Ecological know-how
Ecological know-how is acquired through a combination of learned academic knowledge, objectifiable information shared among peers, and personal knowledge derived from continuous, pragmatic and sensitive observation of reality. The direct, simultaneous and reflective experience, which becomes a psycho-corporeal memory, of human interactions with nature is recognized as being educational.
The concept of ecological know-how was developed in the 1990s in the sciences of education and training by, for and with the non-human environment. It sheds light on an unthought-of aspect of education: eco-formed knowledge that is constructed with the elements of nature (matter, energy, topography, animals, plants, minerals, etc.). Ecological know-how means recognizing these elements too as educators. This requires acquiring and practicing an attentive relationship with them, through sensitive listening and awareness of their own rhythms. It is thus a matter of developing a working attitude based on observation of the evolution of the six vital senses throughout life (kinesthesia, sight, smell, touch, hearing, taste).
Ecological know-how requires practitioners to constantly adjust their thinking and actions to the foreseen and unforeseen aspects of the complex materiality of their environment. This know-how makes it possible doing with the risks and uncertainties of reality. In agriculture, the training for ecological know-how requires us to extricate ourselves from a logic of rational and normative mastery of the environment in order to enable us to develop the most circumstantial gesture possible in immediate action.

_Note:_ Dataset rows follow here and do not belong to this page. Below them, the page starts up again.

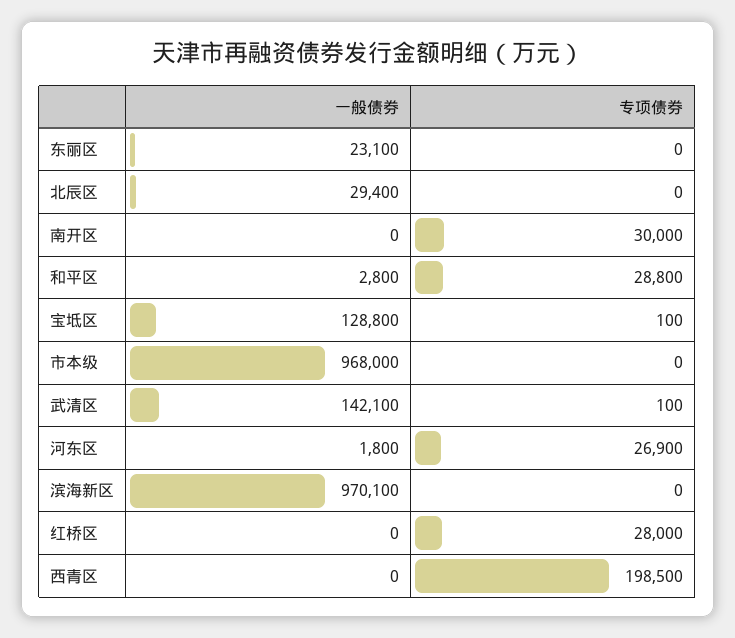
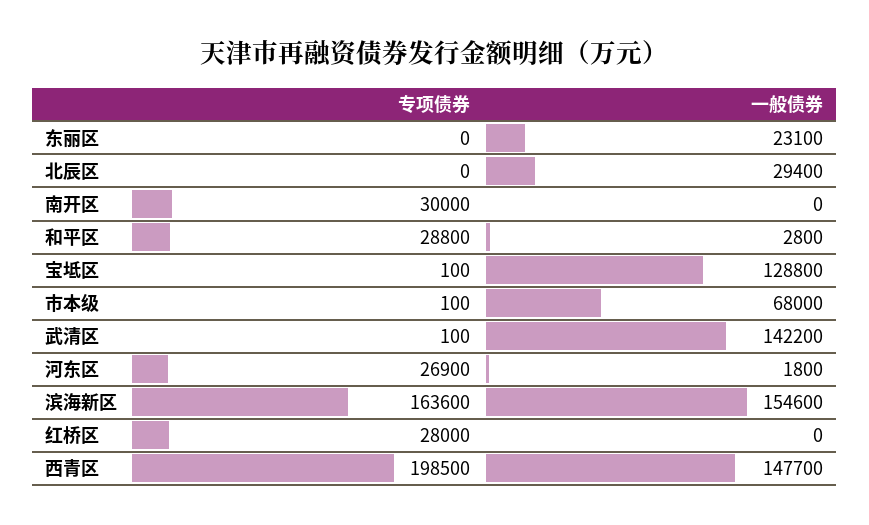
一般债券, 市本级: 968000 -> 68000
专项债券, 市本级: 0 -> 100
一般债券, 武清区: 142100 -> 142200
一般债券, 滨海新区: 970100 -> 154600
专项债券, 滨海新区: 0 -> 163600
一般债券, 西青区: 0 -> 147700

This approach sees ecological know-how as circulating and resulting from the intersection of the four main forms of lifelong learning: education by the environment, self-education, education through peers, and academic education.
The recognition of ecological know-how is associated with a form of agroecology that draws its foundations from a paradigm shift: the acceptance of the complexity of reality and a new conception of one’s relationship with the world.